====== INPUT FOR THIS TASK ======

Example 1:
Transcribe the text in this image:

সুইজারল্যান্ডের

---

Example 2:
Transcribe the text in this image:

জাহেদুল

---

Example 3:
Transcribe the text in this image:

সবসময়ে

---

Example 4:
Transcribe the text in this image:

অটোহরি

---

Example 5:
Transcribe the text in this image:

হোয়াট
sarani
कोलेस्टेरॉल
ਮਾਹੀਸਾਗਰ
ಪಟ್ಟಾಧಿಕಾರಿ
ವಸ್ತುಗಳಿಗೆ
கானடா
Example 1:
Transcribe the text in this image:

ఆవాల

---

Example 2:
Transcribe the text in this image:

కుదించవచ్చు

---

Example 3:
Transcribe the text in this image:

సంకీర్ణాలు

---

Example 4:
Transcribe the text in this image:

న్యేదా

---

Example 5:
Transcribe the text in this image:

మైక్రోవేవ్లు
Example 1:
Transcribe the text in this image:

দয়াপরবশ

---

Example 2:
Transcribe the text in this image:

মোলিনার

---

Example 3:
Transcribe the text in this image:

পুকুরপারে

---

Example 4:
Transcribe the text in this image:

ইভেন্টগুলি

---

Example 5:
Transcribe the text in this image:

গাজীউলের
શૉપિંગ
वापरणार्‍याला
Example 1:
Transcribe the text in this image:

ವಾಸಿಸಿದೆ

======

--- TASK ---
Copy all of the data above, character for character.

--- FINISHED TASK ---
Example 1:
Transcribe the text in this image:

সুইজারল্যান্ডের

---

Example 2:
Transcribe the text in this image:

জাহেদুল

---

Example 3:
Transcribe the text in this image:

সবসময়ে

---

Example 4:
Transcribe the text in this image:

অটোহরি

---

Example 5:
Transcribe the text in this image:

হোয়াট
sarani
कोलेस्टेरॉल
ਮਾਹੀਸਾਗਰ
ಪಟ್ಟಾಧಿಕಾರಿ
ವಸ್ತುಗಳಿಗೆ
கானடா
Example 1:
Transcribe the text in this image:

ఆవాల

---

Example 2:
Transcribe the text in this image:

కుదించవచ్చు

---

Example 3:
Transcribe the text in this image:

సంకీర్ణాలు

---

Example 4:
Transcribe the text in this image:

న్యేదా

---

Example 5:
Transcribe the text in this image:

మైక్రోవేవ్లు
Example 1:
Transcribe the text in this image:

দয়াপরবশ

---

Example 2:
Transcribe the text in this image:

মোলিনার

---

Example 3:
Transcribe the text in this image:

পুকুরপারে

---

Example 4:
Transcribe the text in this image:

ইভেন্টগুলি

---

Example 5:
Transcribe the text in this image:

গাজীউলের
શૉપિંગ
वापरणार्‍याला
Example 1:
Transcribe the text in this image:

ವಾಸಿಸಿದೆ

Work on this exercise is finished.